--- EXERCISE OBJECTIVE ---
Scan the entries for lines with the word "dashed" and copy those lines.

--- DATASET ENTRIES ---
______

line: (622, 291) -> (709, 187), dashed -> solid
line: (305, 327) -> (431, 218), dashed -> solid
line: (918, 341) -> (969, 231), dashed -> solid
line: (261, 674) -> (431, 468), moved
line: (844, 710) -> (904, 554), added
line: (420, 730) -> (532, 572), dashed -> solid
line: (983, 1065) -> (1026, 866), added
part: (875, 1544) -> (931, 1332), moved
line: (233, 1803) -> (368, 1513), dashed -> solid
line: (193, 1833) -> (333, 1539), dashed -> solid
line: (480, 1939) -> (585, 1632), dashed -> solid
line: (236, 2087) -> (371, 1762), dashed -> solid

______

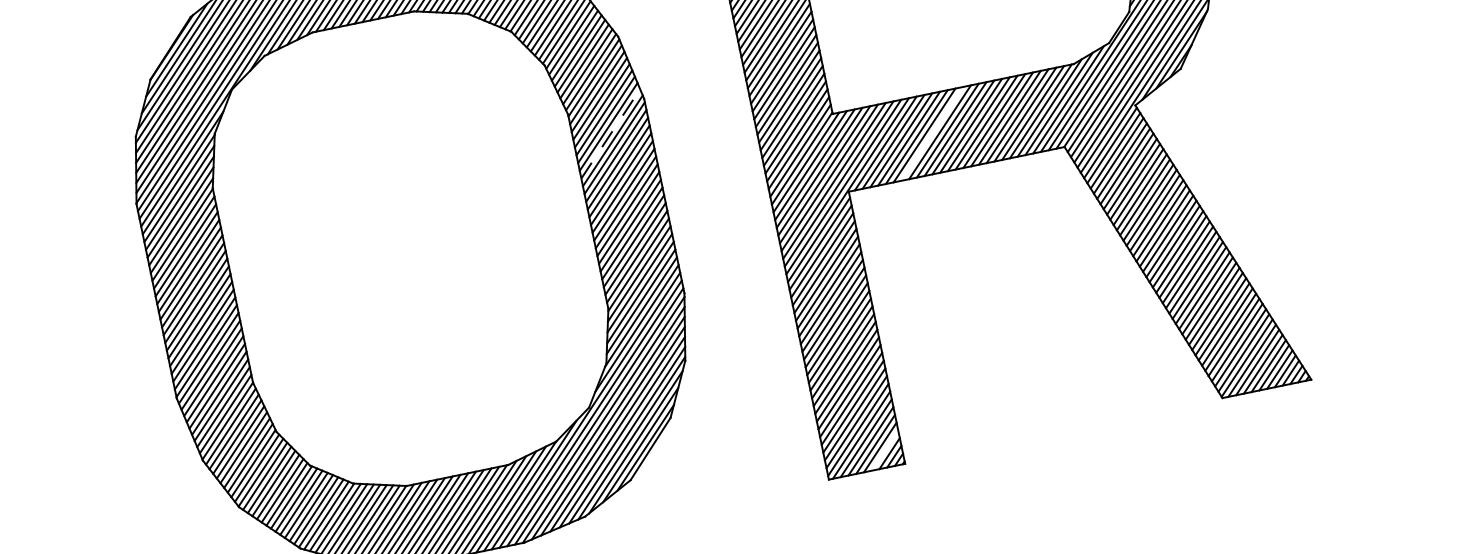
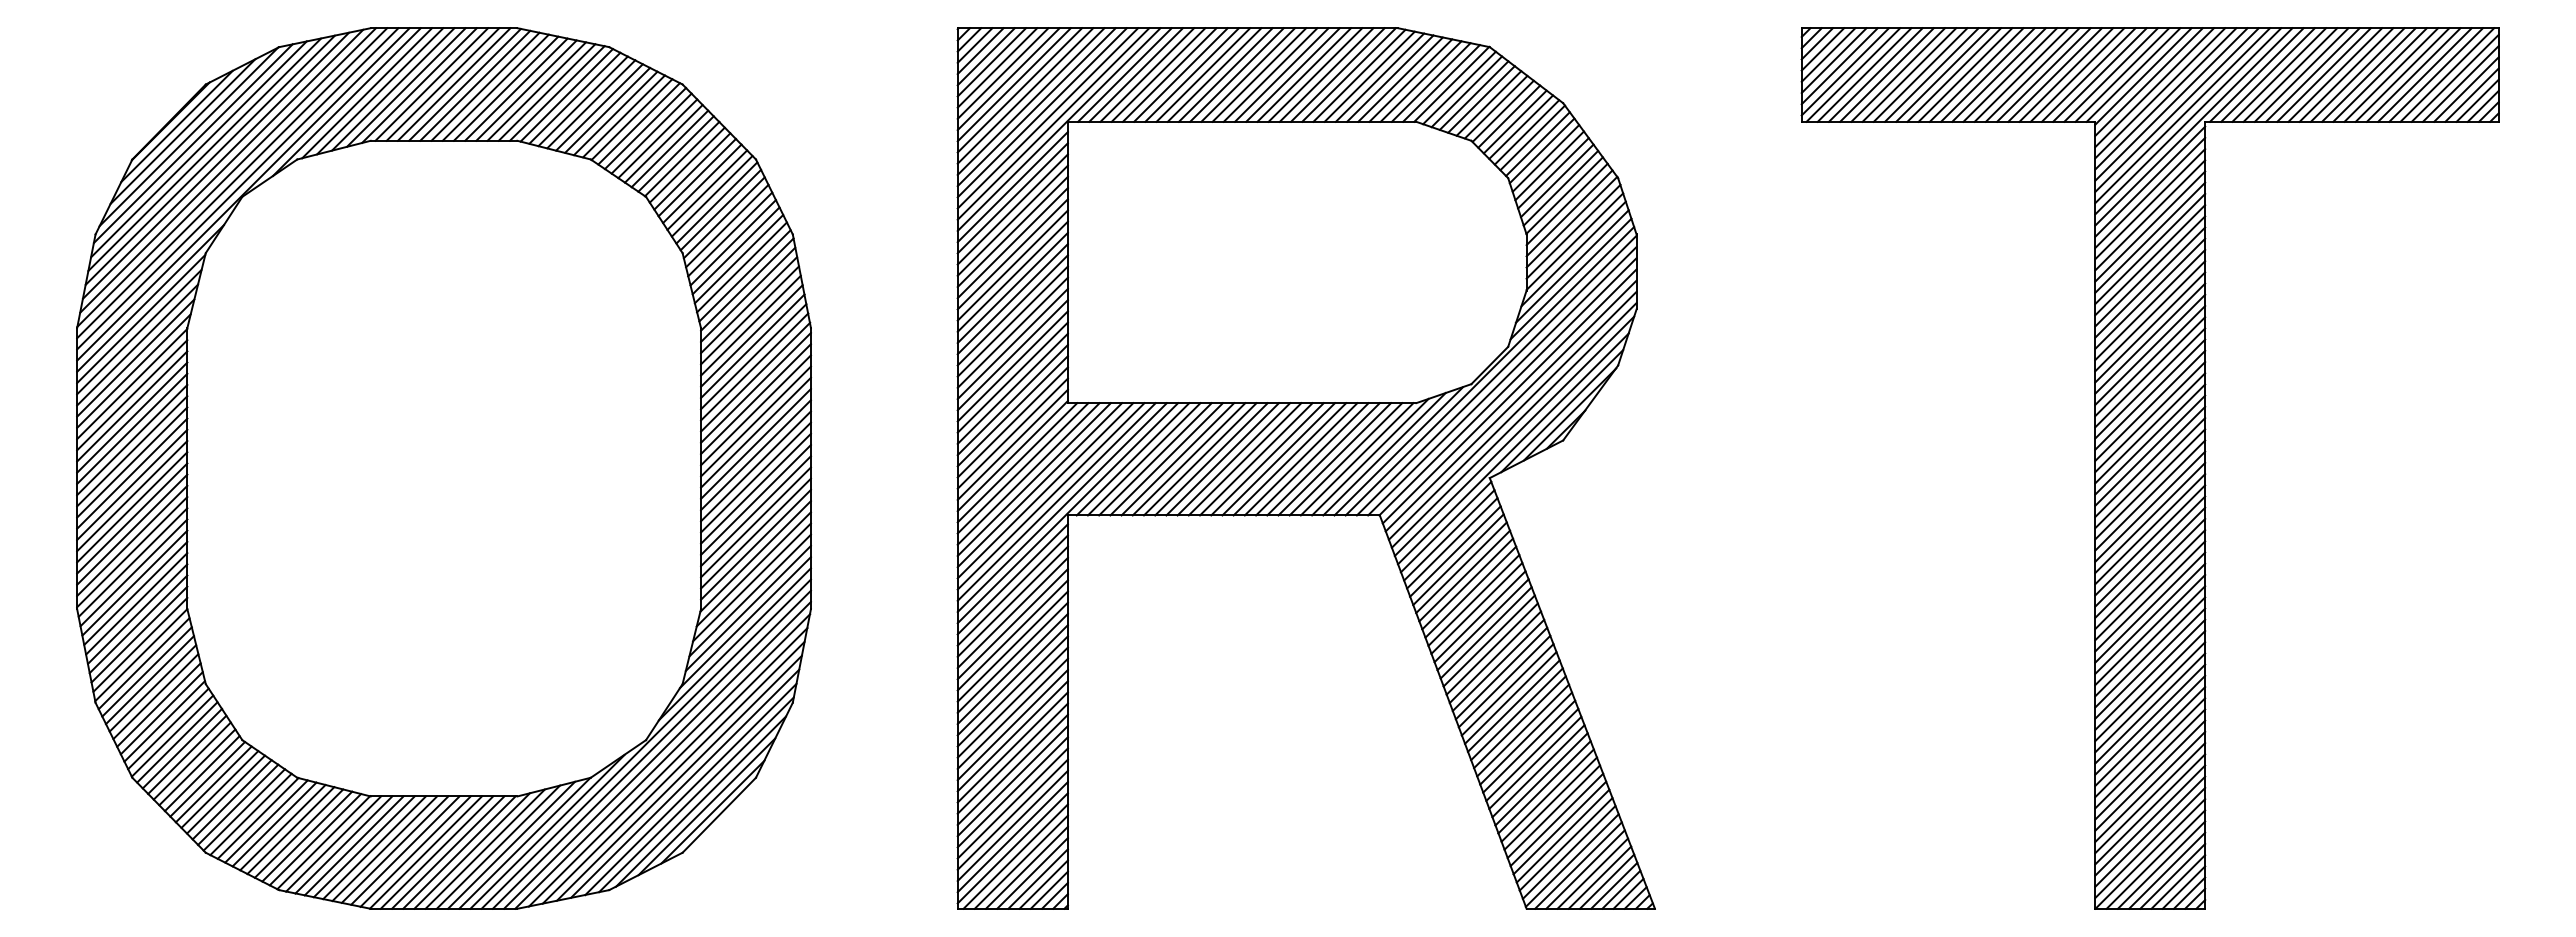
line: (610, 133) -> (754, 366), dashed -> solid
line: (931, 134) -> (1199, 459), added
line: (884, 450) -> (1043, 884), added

______

--- RESPONSE BOX ---
line: (622, 291) -> (709, 187), dashed -> solid
line: (305, 327) -> (431, 218), dashed -> solid
line: (918, 341) -> (969, 231), dashed -> solid
line: (420, 730) -> (532, 572), dashed -> solid
line: (233, 1803) -> (368, 1513), dashed -> solid
line: (193, 1833) -> (333, 1539), dashed -> solid
line: (480, 1939) -> (585, 1632), dashed -> solid
line: (236, 2087) -> (371, 1762), dashed -> solid
line: (610, 133) -> (754, 366), dashed -> solid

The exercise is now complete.